John Pope was born in Prince William County, Virginia, in 1770. His parents were William and Penelope (Edwards) Pope. He moved with his family to Kentucky in 1779. He lost an arm in a mill accident while a young boy. Pope was educated at James Priestly’s school at Bardstown; he then read law with George Nicholas in Lexington.
In 1800, Pope voted for Thomas Jefferson in Kentucky’s electoral college. In 1802, he was elected to the State House of Representatives from Shelby County. He moved to Lexington and served in the State House of Representatives from Fayette County in 1806-7. In 1807, he was elected to the U. S. Senate where he served until 1813. His vote in opposition to the War of 1812 hurt him politically, and he did not seek reelection in 1813.
From 1816 to 1819 Pope was Secretary of State in the administration of Governor Gabriel Slaughter. In 1824, he supported his brother-in-law, John Quincy Adams, for President. He was elected to the State Senate and served from 1825 to 1829. In 1828, he supported Andrew Jackson for President. Jackson then appointed him Territorial Governor for the Arkansas Territory. He was Territorial Governor until 1835 when he broke with Jackson; he returned to Kentucky and became a Whig. He was elected three times to the U. S. House of Representatives from 1837 to 1843.
John Pope was married three times and was twice a widower. He married Anne Christian, Elizabeth Johnson, and Frances Walton. He retired to Springfield in Washington County where he died on July 12, 1845. He is buried in the Springfield Cemetery.
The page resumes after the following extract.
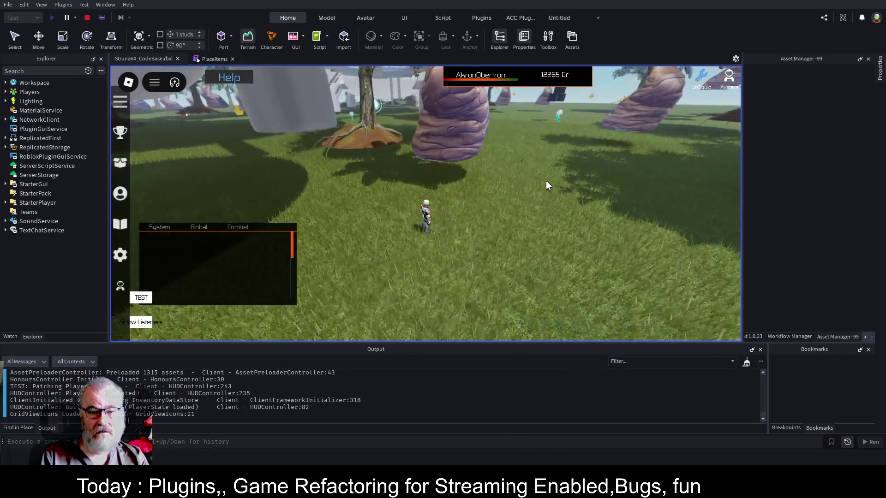
{"action": "left_click", "coordinate": [87, 19]}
Orval W. Baylor, "John Pope, Kentuckian: His Life and Times, 1770-1845," The Hobson Press, Cynthiana, Ky. (1943);
"The Life and Times of John Pope, 1770-1845,” Filson Club History Quarterly 15 (1941), pgs 59-77;
"Biographical Encyclopedia," (1878), pg 207;
Collins, "History of Kentucky," (1874), Vol. II, pg 752;
"Kentucky Encyclopedia," (1992), pg 728;
Levin, ed., "Lawyers and Lawmakers," (1897), pgs 116-17.